Lapping Film is a polyester base sheet, coated with precisely graded minerals, such as diamond or aluminum oxide. Diamond and Aluminum Oxide Lapping Films are excellent for polishing knife edges. They come mounted on sheets of 10 strips and each strip has an adhesive backing for fast and easy change-outs. If your goal is to achieve highly-polished, scratch-free edges, Lapping Film makes an excellent addition to your sharpening kit.
Wicked Edge Lapping Films should be used on Wicked Edge handles with glass platens:
Blank Handles and Glass Platens Pack (has glass on both sides of the handle)
1500 Grit Diamond Stones and Blank Glass Platens Pack (1500 grit diamond stone on one side, glass on the other)
3000 Grit Diamond Stones and Blank Glass Platens Pack (3000 grit diamond stone on one side, glass on the other)
To use Lapping Film, simply peel a strip off the sheet and stick it to the glass. Center the strip as much as possible on the glass.
Do about 10-20 strokes per each side of the knife with each micron size of Lapping Film. If the knife’s edge still appears to have deep scratches after doing 20 strokes with the coarsest film, go back to the finest diamond stone and make about 20-30 passes on each side, then progress back up to the Lapping Film and do 20 more strokes per side.

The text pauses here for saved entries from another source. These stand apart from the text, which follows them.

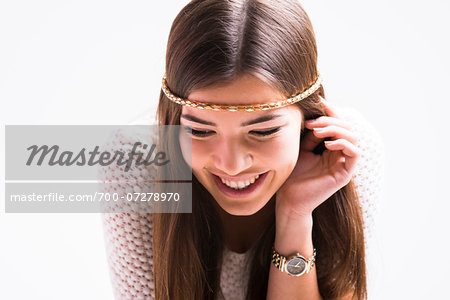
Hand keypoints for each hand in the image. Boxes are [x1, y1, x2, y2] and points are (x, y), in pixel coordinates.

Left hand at [276, 97, 359, 219]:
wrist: (289, 199)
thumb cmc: (292, 175)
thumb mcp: (301, 148)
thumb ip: (311, 134)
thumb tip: (315, 115)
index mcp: (330, 147)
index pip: (338, 123)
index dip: (331, 111)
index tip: (319, 101)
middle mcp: (340, 154)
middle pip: (347, 127)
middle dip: (329, 120)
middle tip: (311, 123)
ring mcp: (344, 164)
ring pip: (353, 137)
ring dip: (335, 129)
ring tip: (316, 131)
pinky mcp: (345, 174)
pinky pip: (355, 153)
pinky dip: (343, 144)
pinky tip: (327, 144)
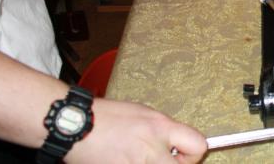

Lapping films are considered a soft medium, so they should be used after your diamond stones, and also after your ceramic stones, if you have them. The grit progression is as follows:
Diamond Stones > Ceramic Stones > Lapping Films > Strops
You can skip mediums if you want to. For instance, you can jump from diamond stones straight to the lapping films, and skip the ceramic stones. However, the more abrasives you add to your progression, the more refined your edges will become.
Here is the Lapping Film we recommend starting with, based on the finest stone you have:
Finest Stone You Have
Lapping Film to Start With
1000 Grit Diamond Stone or coarser
1500 Grit Diamond Stone
5 or 6 Micron
1600 Grit Ceramic Stone
5 or 6 Micron
2200 Grit Diamond Stone
5 or 6 Micron
3000 Grit Diamond Stone
0.6 Micron (Micro-Fine) Ceramic Stone
*In the recommendations above, the Lapping Film recommended to follow the 0.6 Micron Ceramic Stone has a coarser micron rating than the Ceramic Stone. When making grit progressions, it’s beneficial to progress from hard mediums to soft mediums. Research has shown the 3 Micron Film is the most effective lapping film to follow the 0.6 Micron Ceramic Stone.
Diamond Lapping Films are much more aggressive (meaning they work faster) than Aluminum Oxide Films. The Diamond Films will also last longer. Diamond Lapping Films will last approximately 10-15 knives per strip, and Aluminum Oxide Lapping Films will last approximately 5 -7 knives per strip. The longevity of either type of film depends on how many strokes you do on each knife, and how much pressure you use. The more pressure you use, the faster they will wear out.
Lapping Films and Strops each have a different effect on an edge. Lapping film is excellent for removing scratches from the surface of an edge, to create a polished finish. The coarser grit lapping films are especially good at removing deep scratches, left by stones. However, lapping films will leave the apex of an edge with very small micro-teeth. Strops will also polish an edge, but not as quickly or effectively as lapping film. However, strops are excellent for removing micro-teeth from the apex of the edge, and will produce an extremely crisp apex.
So when should you use one instead of the other? Use Lapping Films when trying to create a polished edge, quickly. Use Strops when you want to produce a very crisp, scalpel-like edge. Ultimately, they’re not so much interchangeable, where you would choose one over the other, as they do different things. We’ve found the best results are achievable when you use Lapping Film to polish an edge, and then Strops to finish it.
Store Lapping Films in seal-able plastic bag so they aren’t contaminated when not in use. Once a Lapping Film strip has been applied to a glass platen, it should remain there until it’s worn out and ready to be changed. If you have multiple grit sizes of Lapping Films, it’s helpful to have a matching number of glass platens. Once the Lapping Film has been peeled off the glass, it won’t be very useful anymore. After using Lapping Film on a knife, it’s helpful to clean it by spraying a little rubbing alcohol on the film and then wiping it gently with a paper towel. When bald spots appear on the surface of the film, that’s an indication that the strip is worn out and should be changed.